Older people who lived alone and those with low levels of physical activity were among the most likely to report symptoms of depression during the pandemic, the latest publication from the Irish Longitudinal Study on Ageing (Tilda) states.

The latest research, carried out by Trinity College Dublin academics who have studied trends in the lives of older people for a decade, surveyed close to 4,000 people aged 60 and older about their lives during the pandemic.

Some 80 per cent of those surveyed said they had not travelled to visit friends since last spring and 62 per cent had not travelled to see family members.

There was a high level of compliance with public-health advice, with four out of five people reporting they adhered to social-distancing requirements and other measures.

The study found 21 per cent of adults aged over 60 reported potentially clinically meaningful levels of depressive symptoms, which was “worryingly” twice the rate of depression recorded in similar surveys prior to Covid-19.

People who lived in urban areas were more likely to report symptoms of depression than those in rural areas. More than a quarter of women (26 per cent) reported signs of depression, compared with 16 per cent of men, the study said.

Living alone

Older people who lived alone were more likely to report feeling depressed. Some 27 per cent of single people surveyed reported symptoms of depression, compared with 19 per cent of those living with others.

“Given that individuals with lowest levels of life satisfaction are also more likely to report higher levels of stress and anxiety and have depressive symptoms, public health should also consider the longer-term impact of the Covid-19 pandemic,” the study said.

Nearly a quarter of adults over 60 were not getting the minimum recommended levels of physical activity during the pandemic, it said. Some 30 per cent of older adults said they felt lonely at least some of the time, while one in 10 often felt isolated from others.

Average loneliness among participants in the study during the pandemic was more than double that seen in 2018 and 2019.

The study said requirements for older people to cocoon indoors had “severely curtailed interactions with family and friends”. The effects of these severe measures would be “wide-ranging and long-lasting”.

----

**Prompt 1**.
In the text on older people during the pandemic, recast the paragraph beginning "Nearly a quarter of adults over 60" as a short bulleted list that keeps its main facts.
**Prompt 2**.
Reproduce word for word the stretch of the text on older people during the pandemic from "Nearly a quarter" through "2018 and 2019.".

----

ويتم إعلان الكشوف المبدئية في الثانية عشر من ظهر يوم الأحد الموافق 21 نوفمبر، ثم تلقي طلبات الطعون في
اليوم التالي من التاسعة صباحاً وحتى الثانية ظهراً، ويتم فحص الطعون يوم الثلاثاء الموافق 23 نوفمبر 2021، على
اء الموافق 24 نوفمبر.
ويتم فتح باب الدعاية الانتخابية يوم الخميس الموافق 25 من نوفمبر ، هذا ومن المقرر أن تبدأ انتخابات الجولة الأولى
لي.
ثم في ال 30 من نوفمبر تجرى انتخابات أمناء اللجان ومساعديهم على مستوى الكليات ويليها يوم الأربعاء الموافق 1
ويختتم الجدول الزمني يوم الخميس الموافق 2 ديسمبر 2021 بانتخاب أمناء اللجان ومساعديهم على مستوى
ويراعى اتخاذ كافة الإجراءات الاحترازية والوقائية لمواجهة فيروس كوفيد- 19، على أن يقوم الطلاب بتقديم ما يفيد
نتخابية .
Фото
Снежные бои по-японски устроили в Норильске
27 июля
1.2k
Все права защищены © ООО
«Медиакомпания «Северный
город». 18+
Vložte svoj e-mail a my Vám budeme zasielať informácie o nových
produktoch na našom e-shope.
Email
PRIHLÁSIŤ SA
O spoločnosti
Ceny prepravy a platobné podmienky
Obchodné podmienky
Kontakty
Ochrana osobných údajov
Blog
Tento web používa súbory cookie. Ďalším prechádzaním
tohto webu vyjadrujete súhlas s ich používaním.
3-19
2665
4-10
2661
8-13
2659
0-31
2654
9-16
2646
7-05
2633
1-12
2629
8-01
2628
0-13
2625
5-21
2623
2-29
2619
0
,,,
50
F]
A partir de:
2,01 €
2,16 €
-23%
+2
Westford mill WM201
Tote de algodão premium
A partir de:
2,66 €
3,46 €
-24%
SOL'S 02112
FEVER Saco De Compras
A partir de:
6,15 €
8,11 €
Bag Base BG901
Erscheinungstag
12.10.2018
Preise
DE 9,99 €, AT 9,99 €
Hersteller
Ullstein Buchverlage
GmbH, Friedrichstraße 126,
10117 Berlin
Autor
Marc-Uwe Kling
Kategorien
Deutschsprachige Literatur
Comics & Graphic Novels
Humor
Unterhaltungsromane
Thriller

----

**Exercise output 1**.
- Nearly a quarter of adults over 60 did not get the minimum recommended physical activity during the pandemic.
- Some 30 per cent of older adults felt lonely at least some of the time.
- One in 10 often felt isolated from others.

**Exercise output 2**.
Nearly a quarter of adults over 60 were not getting the minimum recommended levels of physical activity during the pandemic, it said. Some 30 per cent of older adults said they felt lonely at least some of the time, while one in 10 often felt isolated from others.

Average loneliness among participants in the study during the pandemic was more than double that seen in 2018 and 2019.